FIG. 1 is a material diagram of a manufacturing method according to an embodiment.

FIG. 2 is a quartz glass fly-eye lens manufactured according to the embodiment.

FIG. 3 is a diagram of a heat treatment apparatus used in the embodiment.

FIG. 4 is a heating schedule diagram of the embodiment.

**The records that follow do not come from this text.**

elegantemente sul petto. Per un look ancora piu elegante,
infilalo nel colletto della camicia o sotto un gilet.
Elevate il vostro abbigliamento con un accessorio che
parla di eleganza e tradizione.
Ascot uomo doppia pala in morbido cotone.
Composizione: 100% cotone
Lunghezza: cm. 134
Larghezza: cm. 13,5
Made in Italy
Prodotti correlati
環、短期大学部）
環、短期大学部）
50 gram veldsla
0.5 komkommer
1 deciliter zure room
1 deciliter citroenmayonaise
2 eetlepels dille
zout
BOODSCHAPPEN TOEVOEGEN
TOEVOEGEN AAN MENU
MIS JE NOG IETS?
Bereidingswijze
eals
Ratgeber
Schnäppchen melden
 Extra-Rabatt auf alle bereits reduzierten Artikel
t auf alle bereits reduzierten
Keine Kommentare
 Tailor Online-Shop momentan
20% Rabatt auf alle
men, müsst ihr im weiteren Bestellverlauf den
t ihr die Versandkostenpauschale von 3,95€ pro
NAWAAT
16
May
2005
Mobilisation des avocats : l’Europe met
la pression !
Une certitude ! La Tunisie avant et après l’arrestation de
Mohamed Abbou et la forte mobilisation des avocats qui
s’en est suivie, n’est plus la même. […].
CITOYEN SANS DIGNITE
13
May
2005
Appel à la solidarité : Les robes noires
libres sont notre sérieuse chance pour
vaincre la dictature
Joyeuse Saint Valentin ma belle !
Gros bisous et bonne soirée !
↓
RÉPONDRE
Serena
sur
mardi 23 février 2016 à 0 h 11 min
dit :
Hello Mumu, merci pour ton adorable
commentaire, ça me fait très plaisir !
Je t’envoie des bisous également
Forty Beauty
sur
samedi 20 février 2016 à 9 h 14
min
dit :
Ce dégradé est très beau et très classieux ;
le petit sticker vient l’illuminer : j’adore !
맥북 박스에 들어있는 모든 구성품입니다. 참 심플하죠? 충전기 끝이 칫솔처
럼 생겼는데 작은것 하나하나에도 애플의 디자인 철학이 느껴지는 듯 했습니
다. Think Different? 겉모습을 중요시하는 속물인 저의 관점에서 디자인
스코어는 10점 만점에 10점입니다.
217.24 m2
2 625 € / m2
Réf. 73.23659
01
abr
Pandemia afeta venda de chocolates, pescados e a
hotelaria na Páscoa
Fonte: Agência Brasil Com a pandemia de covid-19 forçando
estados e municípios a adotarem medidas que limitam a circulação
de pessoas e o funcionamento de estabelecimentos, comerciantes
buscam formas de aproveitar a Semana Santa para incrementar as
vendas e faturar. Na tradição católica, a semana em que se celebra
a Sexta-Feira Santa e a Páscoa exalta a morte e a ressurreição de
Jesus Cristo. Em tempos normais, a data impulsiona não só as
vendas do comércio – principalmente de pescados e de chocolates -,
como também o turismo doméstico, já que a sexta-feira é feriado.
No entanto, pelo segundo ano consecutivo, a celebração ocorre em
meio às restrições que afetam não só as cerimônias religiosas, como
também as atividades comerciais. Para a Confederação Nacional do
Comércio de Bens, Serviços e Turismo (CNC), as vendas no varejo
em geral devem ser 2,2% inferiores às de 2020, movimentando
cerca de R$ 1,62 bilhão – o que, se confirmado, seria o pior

FIG. 5 is a diagram showing a molding structure according to the embodiment;

FIG. 6 is a diagram of an element manufactured by bonding according to a conventional method.

[Explanation of Signs of Main Parts]

DESCRIPTION OF SYMBOLS 1 ... Quartz glass material 2 ... Quartz glass fly-eye lens manufactured by heat molding 11 ... Vacuum / gas atmosphere furnace chamber 12 ... Heater 13 ... Heat insulation plate 14 ... Placement table 15 ... Rotary pump 16 ... Valve 17 ... Valve 18 ... Valve 19 ... Hydrogen supply equipment 20 ... Quartz glass fly-eye lens 21 ... Upper mold 22 ... Lower mold 23 ... Finished surface 31 ... One lens manufactured by conventional method 32 ... Fly-eye lens manufactured by conventional method

 ──────────────────────────────────────────────────続 き Continued on the front page (72) Inventor Jun Takano 3-2-3 Marunouchi, Chiyoda-ku, Tokyo F-term in Nikon Corporation (reference) 4G014 AH00

Claims (1)

[Claims] After cooling a quartz glass fly-eye lens heated and formed at a softening temperature to room temperature, the temperature is raised to 300-80.
A method for producing a quartz glass fly-eye lens, characterized in that the quartz glass fly-eye lens is heated to 0 ° C. and kept in a hydrogen atmosphere at a pressure of 9.8 × 10 ⁴ Pa or more for 24 hours or more.